この状態では、身体のほとんど全ての器官が、眠りとは逆の状態にあります。
呼吸、体温、胃腸の働き、心臓の動きなど、ほとんど全てにおいて言えることです。これでは、満足に眠れるわけがありません。

考え事や不安、緊張感などによって、なかなか眠気が訪れないという方には、リラックスできる音楽はお勧めの方法と言えるでしょう。

どんな音楽を聴けば良いの?

睡眠の音楽

初めの話に戻りますが、「では、一体どんな音楽を聴くのが良いのだろうか?」実際に試してみようと考えている方は、きっと気になるところでしょう。
しかし、これまでに書いた事をしっかり読み返してみてください。。
音楽に期待される効果は、あくまで以下の3つです。

  1. あなたにとって、リラックスできる音楽であること。
  2. 毎日繰り返して聴ける音楽であること。
  3. できれば1時間以上収録されているCDであること。

「どの音楽を聴けば眠れるのか」という事にこだわる人が多いようですが、答えは単純です。あなたにとって、リラックスできる音楽なら、あまり深く考える必要はありません。

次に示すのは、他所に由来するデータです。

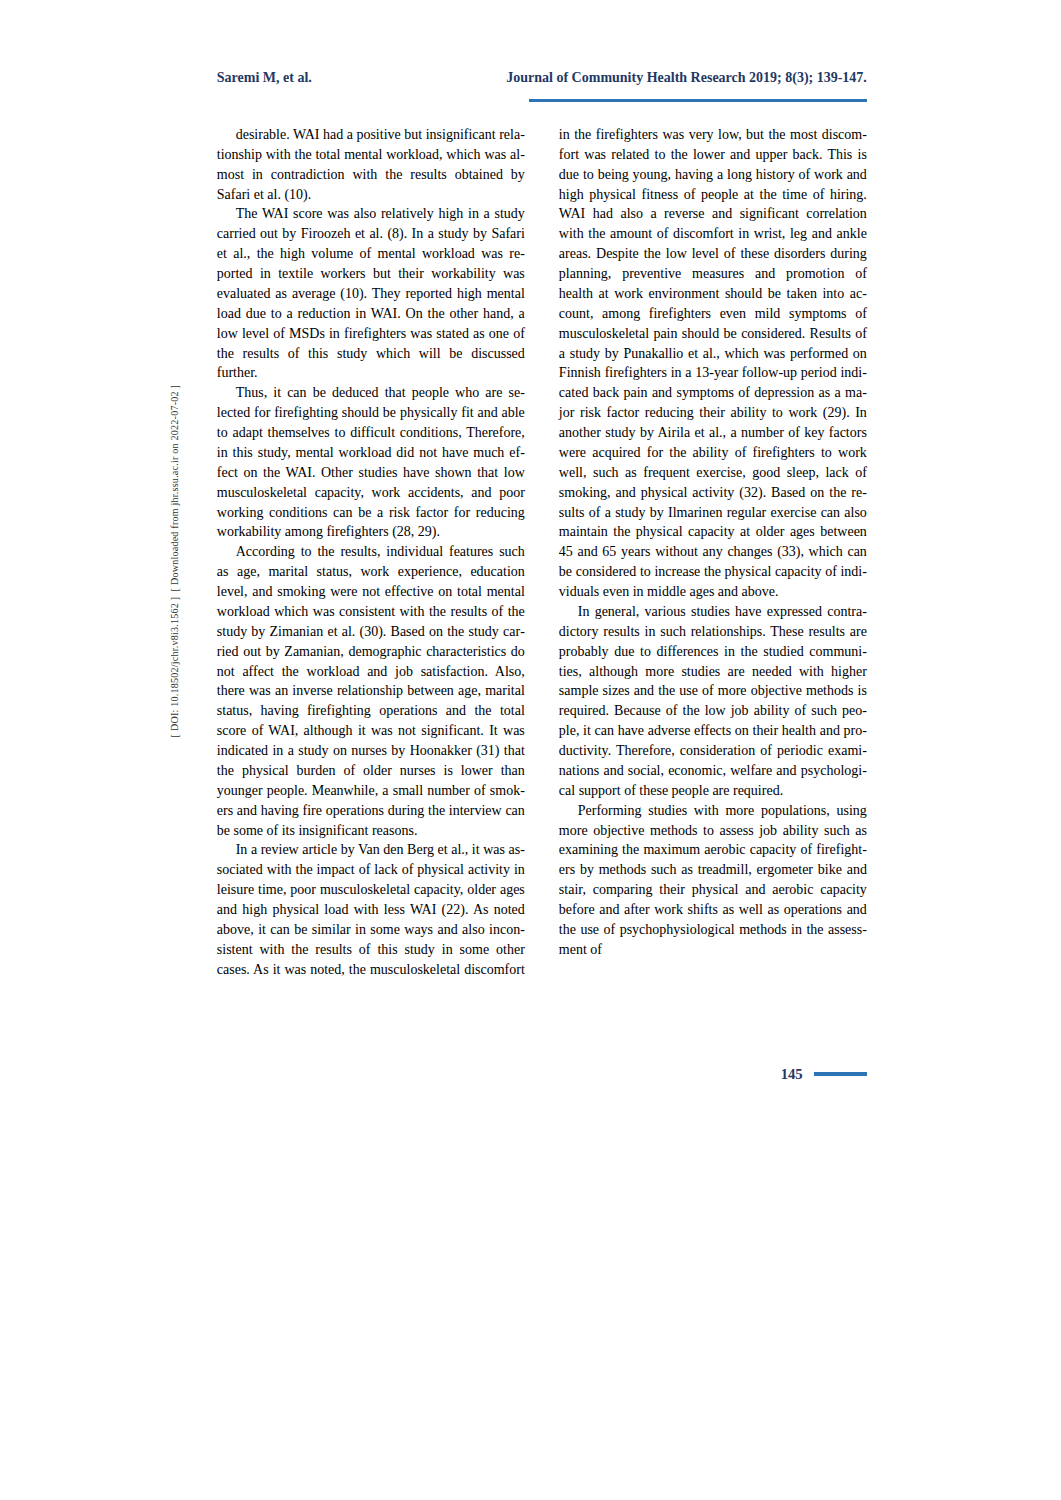[ DOI: 10.18502/jchr.v8i3.1562 ] [ Downloaded from jhr.ssu.ac.ir on 2022-07-02 ]
Saremi M, et al.
Journal of Community Health Research 2019; 8(3); 139-147.
desirable. WAI had a positive but insignificant relationship with the total mental workload, which was almost in contradiction with the results obtained by Safari et al. (10).
The WAI score was also relatively high in a study carried out by Firoozeh et al. (8). In a study by Safari et al., the high volume of mental workload was reported in textile workers but their workability was evaluated as average (10). They reported high mental load due to a reduction in WAI. On the other hand, a low level of MSDs in firefighters was stated as one of the results of this study which will be discussed further.
Thus, it can be deduced that people who are selected for firefighting should be physically fit and able to adapt themselves to difficult conditions, Therefore, in this study, mental workload did not have much effect on the WAI. Other studies have shown that low musculoskeletal capacity, work accidents, and poor working conditions can be a risk factor for reducing workability among firefighters (28, 29).
According to the results, individual features such as age, marital status, work experience, education level, and smoking were not effective on total mental workload which was consistent with the results of the study by Zimanian et al. (30). Based on the study carried out by Zamanian, demographic characteristics do not affect the workload and job satisfaction. Also, there was an inverse relationship between age, marital status, having firefighting operations and the total score of WAI, although it was not significant. It was indicated in a study on nurses by Hoonakker (31) that the physical burden of older nurses is lower than younger people. Meanwhile, a small number of smokers and having fire operations during the interview can be some of its insignificant reasons.
In a review article by Van den Berg et al., it was associated with the impact of lack of physical activity in leisure time, poor musculoskeletal capacity, older ages and high physical load with less WAI (22). As noted above, it can be similar in some ways and also inconsistent with the results of this study in some other cases. As it was noted, the musculoskeletal discomfort in the firefighters was very low, but the most discomfort was related to the lower and upper back. This is due to being young, having a long history of work and high physical fitness of people at the time of hiring. WAI had also a reverse and significant correlation with the amount of discomfort in wrist, leg and ankle areas. Despite the low level of these disorders during planning, preventive measures and promotion of health at work environment should be taken into account, among firefighters even mild symptoms of musculoskeletal pain should be considered. Results of a study by Punakallio et al., which was performed on Finnish firefighters in a 13-year follow-up period indicated back pain and symptoms of depression as a major risk factor reducing their ability to work (29). In another study by Airila et al., a number of key factors were acquired for the ability of firefighters to work well, such as frequent exercise, good sleep, lack of smoking, and physical activity (32). Based on the results of a study by Ilmarinen regular exercise can also maintain the physical capacity at older ages between 45 and 65 years without any changes (33), which can be considered to increase the physical capacity of individuals even in middle ages and above.
In general, various studies have expressed contradictory results in such relationships. These results are probably due to differences in the studied communities, although more studies are needed with higher sample sizes and the use of more objective methods is required. Because of the low job ability of such people, it can have adverse effects on their health and productivity. Therefore, consideration of periodic examinations and social, economic, welfare and psychological support of these people are required.
Performing studies with more populations, using more objective methods to assess job ability such as examining the maximum aerobic capacity of firefighters by methods such as treadmill, ergometer bike and stair, comparing their physical and aerobic capacity before and after work shifts as well as operations and the use of psychophysiological methods in the assessment of
145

調べていると、「声が入っている音楽はダメ」や、「激しい音楽はダメ」などと紹介している人もいるようですが、そんな事は決してありません。
私の知り合いには、「深夜ラジオを聴いていると、一番リラックスできて眠れる」という人もいれば、「ある落語のCDが、一番よく眠れる」という人もいます。「船の音が最高に眠くなる」というちょっと変わった人もいます。

人によっては、激しいロックなどの音楽が一番リラックスできるという人もいます。このような人の場合、睡眠に良いとされるヒーリング音楽が「なんだか、わざとらしくて気持ち悪い..」と感じる場合もあります。

私の場合は、音楽よりも環境音の方がお気に入りです。特に、川のせせらぎや、繰り返す波の音がとても良く眠れます。

それから、最近のお気に入りは、「ドビュッシー」の音楽です。クラシック音楽の中でも、最も睡眠に適しているのではないかと(個人的には)感じています。

上記は、あくまで私にとってリラックスできる音楽ですので、あなたにとって「心地良い」と感じなかった場合は、あなたに合う物を根気よく探してみてください。

残念ながら、聴くだけでα波デルタ波が爆発的に発生する音楽は存在しません。魔法の睡眠音楽があるとするなら、習慣化することによって入眠儀式化され、自然的に発生する睡眠効果でしょう。

私も、魔法の睡眠音楽があるとしたら、ぜひ欲しいのですが。
それこそ、そんな音楽があったとしたら、睡眠薬が売れなくなってしまいそうです。